- _REQUIREMENT A_
Please copy the entries, starting at the line that contains "text 9. Suėjus" and ending at the line that contains "text Nr. XIV-1552, 2022-11-22, paskelbta", including both of those lines.

- _SOURCE_
The first prototypes of the hydrogen-powered vehicles are now being tested on European roads.

The first prototypes of the hydrogen-powered vehicles are now being tested on European roads.

Photo: BMW

The BMW Group is beginning to test near-standard vehicles with a hydrogen fuel cell drive train in everyday conditions on European roads. Prototypes of the BMW i Hydrogen NEXT will examine how effectively the CO2-free drive train, model-specific chassis technology, and vehicle electronics systems work together under real-life conditions. The BMW i Hydrogen NEXT is a pure electric vehicle that uses hydrogen as fuel by converting it into electricity in a fuel cell. The recently launched testing program will pave the way for the BMW Group to present a small-series model with this sustainable drive technology, developed on the basis of the BMW X5, in late 2022. Extensive field testing of these vehicles will provide practical experience in the use of this sustainable drive technology.

Hydrogen fuel cell technology has the long-term potential to supplement internal combustion engines, plug-in hybrid systems, and battery-electric vehicles within the BMW Group’s flexible drive train strategy. It could become an attractive alternative to battery-electric drive trains – especially for customers who do not have their own access to electric charging infrastructure or who frequently drive long distances.

- _REQUIREMENT B_
Answer these questions from the hydrogen vehicle passage, one per line:
(i) What vehicle is being tested in prototype form?
(ii) On which model is the planned small-series vehicle based, and when is it due to be presented?
(iii) For which customers could fuel cell drive become an attractive alternative to battery-electric drive?

[Layout element entries]
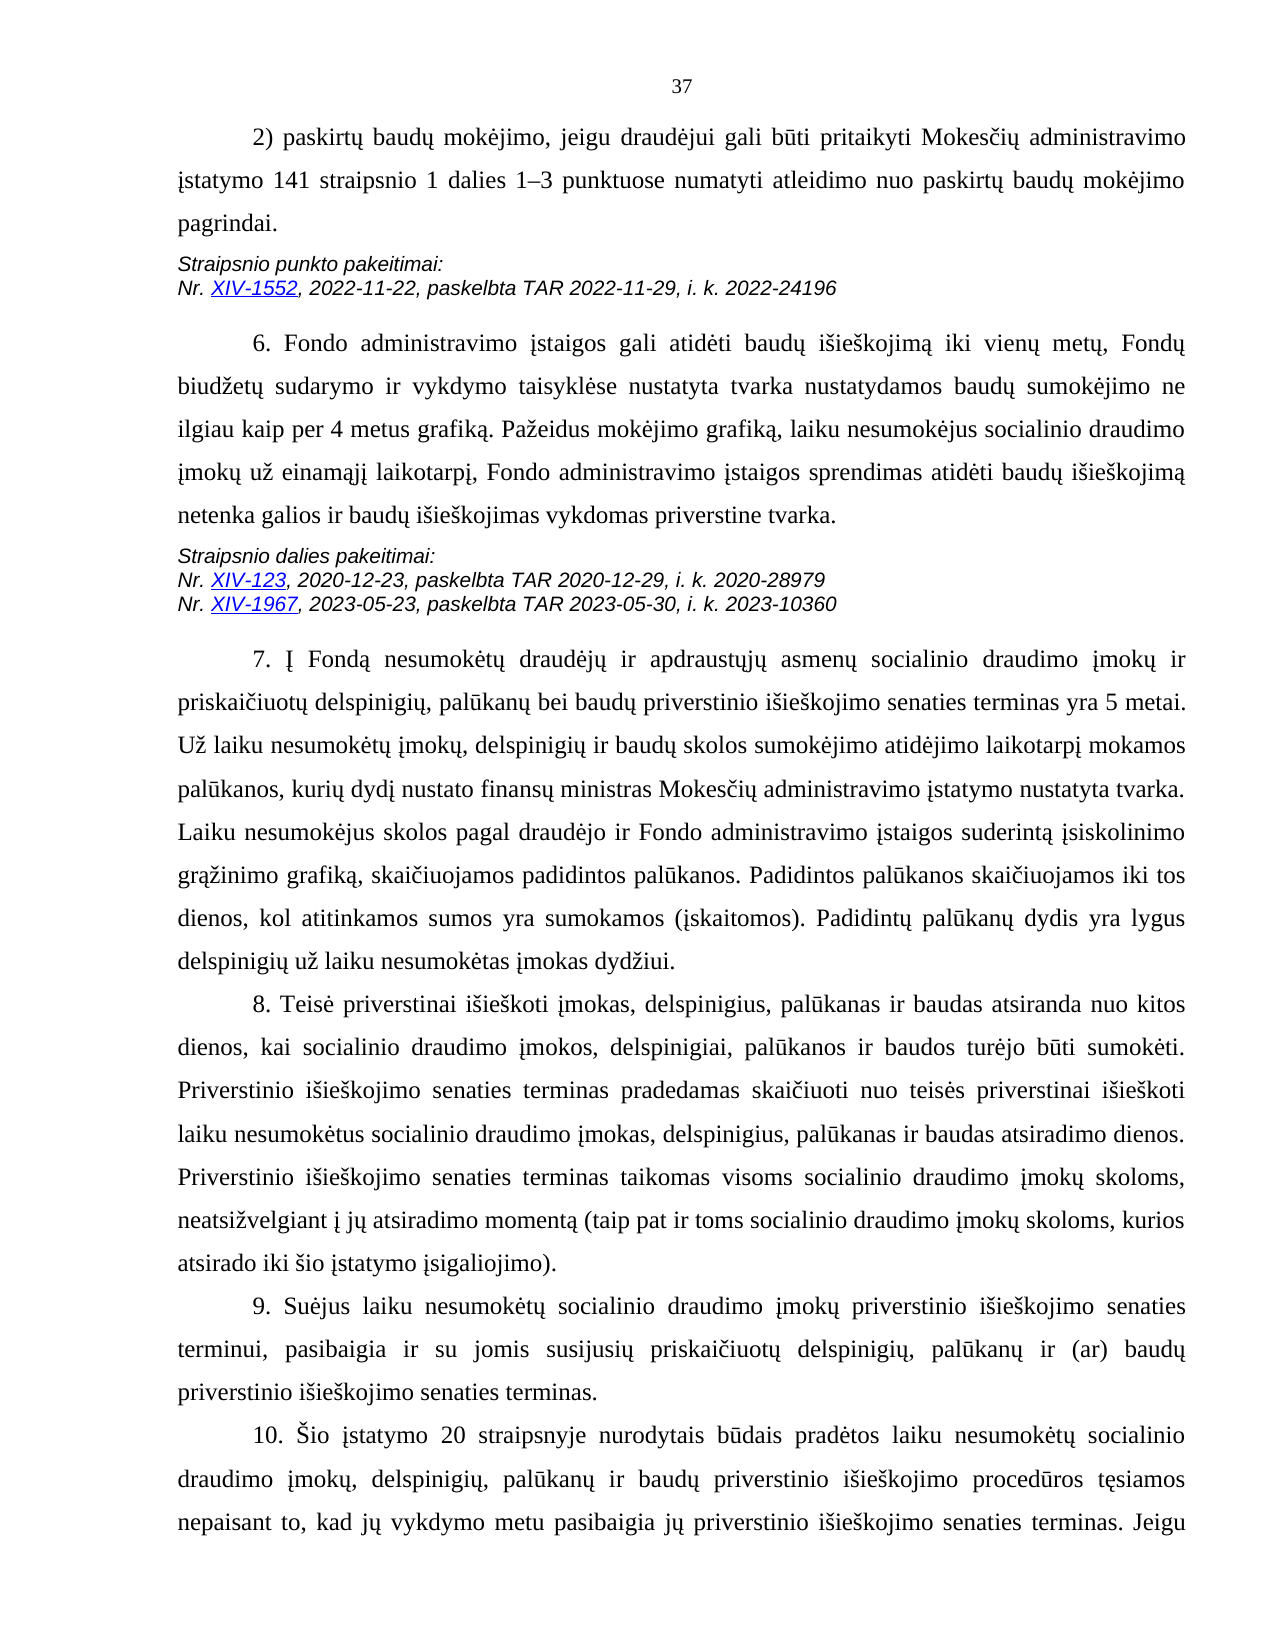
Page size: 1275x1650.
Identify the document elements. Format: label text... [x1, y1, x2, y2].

text 9. Suėjus laiku nesumokėtų socialinio draudimo įmokų priverstinio išieškojimo senaties terminui, pasibaigia ir su jomis susijusių priskaičiuotų delspinigių, palūkanų ir (ar) baudų priverstinio išieškojimo senaties terminas. [177, 1291, 1186, 1406]
text 7. Į Fondą nesumokėtų draudėjų ir apdraustųjų asmenų socialinio draudimo įmokų ir priskaičiuotų delspinigių, palūkanų bei baudų priverstinio išieškojimo senaties terminas yra 5 metai. Už laiku nesumokėtų įmokų, delspinigių ir baudų skolos sumokėjimo atidėjimo laikotarpį mokamos palūkanos, kurių dydį nustato finansų ministras Mokesčių administravimo įstatymo nustatyta tvarka. Laiku nesumokėjus skolos pagal draudėjo ir Fondo administravimo įstaigos suderintą įsiskolinimo grąžinimo grafiką, skaičiuojamos padidintos palūkanos. Padidintos palūkanos skaičiuojamos iki tos dienos, kol atitinkamos sumos yra sumokamos (įskaitomos). Padidintų palūkanų dydis yra lygus delspinigių už laiku nesumokėtas įmokas dydžiui. [177, 644, 1186, 975]
text Nr. XIV-1552, 2022-11-22, paskelbta TAR 2022-11-29, i. k. 2022-24196 [177, 275, 1186, 299]
text 8. Teisė priverstinai išieškoti įmokas, delspinigius, palūkanas ir baudas atsiranda nuo kitos dienos, kai socialinio draudimo įmokos, delspinigiai, palūkanos ir baudos turėjo būti sumokėti. Priverstinio išieškojimo senaties terminas pradedamas skaičiuoti nuo teisės priverstinai išieškoti laiku nesumokėtus socialinio draudimo įmokas, delspinigius, palūkanas ir baudas atsiradimo dienos. Priverstinio išieškojimo senaties terminas taikomas visoms socialinio draudimo įmokų skoloms, neatsižvelgiant į jų atsiradimo momentą (taip pat ir toms socialinio draudimo įmokų skoloms, kurios atsirado iki šio įstatymo įsigaliojimo). [177, 989, 1186, 1277]
text 6. Fondo administravimo įstaigos gali atidėti baudų išieškojimą iki vienų metų, Fondų biudžetų sudarymo ir vykdymo taisyklėse nustatyta tvarka nustatydamos baudų sumokėjimo ne ilgiau kaip per 4 metus grafiką. Pažeidus mokėjimo grafiką, laiku nesumokėjus socialinio draudimo įmokų už einamąjį laikotarpį, Fondo administravimo įstaigos sprendimas atidėti baudų išieškojimą netenka galios ir baudų išieškojimas vykdomas priverstine tvarka. [177, 328, 1186, 529]
text 10. Šio įstatymo 20 straipsnyje nurodytais būdais pradėtos laiku nesumokėtų socialinio draudimo įmokų, delspinigių, palūkanų ir baudų priverstinio išieškojimo procedūros tęsiamos nepaisant to, kad jų vykdymo metu pasibaigia jų priverstinio išieškojimo senaties terminas. Jeigu [177, 1421, 1186, 1536]
text Nr. XIV-1967, 2023-05-23, paskelbta TAR 2023-05-30, i. k. 2023-10360 [177, 592, 1186, 616]
text Straipsnio dalies pakeitimai: [177, 544, 1186, 568]
text Nr. XIV-123, 2020-12-23, paskelbta TAR 2020-12-29, i. k. 2020-28979 [177, 568, 1186, 592]
text 2) paskirtų baudų mokėjimo, jeigu draudėjui gali būti pritaikyti Mokesčių administravimo įstatymo 141 straipsnio 1 dalies 1–3 punktuose numatyti atleidimo nuo paskirtų baudų mokėjimo pagrindai. [177, 122, 1186, 237]
text Straipsnio punkto pakeitimai: [177, 251, 1186, 275]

- _WORKED ANSWER A_
text 9. Suėjus laiku nesumokėtų socialinio draudimo įmokų priverstinio išieškojimo senaties terminui, pasibaigia ir su jomis susijusių priskaičiuotų delspinigių, palūkanų ir (ar) baudų priverstinio išieškojimo senaties terminas. [177, 1291, 1186, 1406]
text 7. Į Fondą nesumokėtų draudėjų ir apdraustųjų asmenų socialinio draudimo įmokų ir priskaičiuotų delspinigių, palūkanų bei baudų priverstinio išieškojimo senaties terminas yra 5 metai. Už laiku nesumokėtų įmokų, delspinigių ir baudų skolos sumokėjimo atidėjimo laikotarpį mokamos palūkanos, kurių dydį nustato finansų ministras Mokesčių administravimo įstatymo nustatyta tvarka. Laiku nesumokėjus skolos pagal draudėjo ir Fondo administravimo įstaigos suderintą įsiskolinimo grąžinimo grafiką, skaičiuojamos padidintos palūkanos. Padidintos palūkanos skaičiuojamos iki tos dienos, kol atitinkamos sumos yra sumokamos (įskaitomos). Padidintų palūkanų dydis yra lygus delspinigių už laiku nesumokėtas įmokas dydžiui. [177, 644, 1186, 975]
text Nr. XIV-1552, 2022-11-22, paskelbta TAR 2022-11-29, i. k. 2022-24196 [177, 275, 1186, 299]

- _WORKED ANSWER B_
(i) The BMW i Hydrogen NEXT.
(ii) The BMW X5, in late 2022.
(iii) Customers who do not have their own access to electric charging infrastructure or who frequently drive long distances.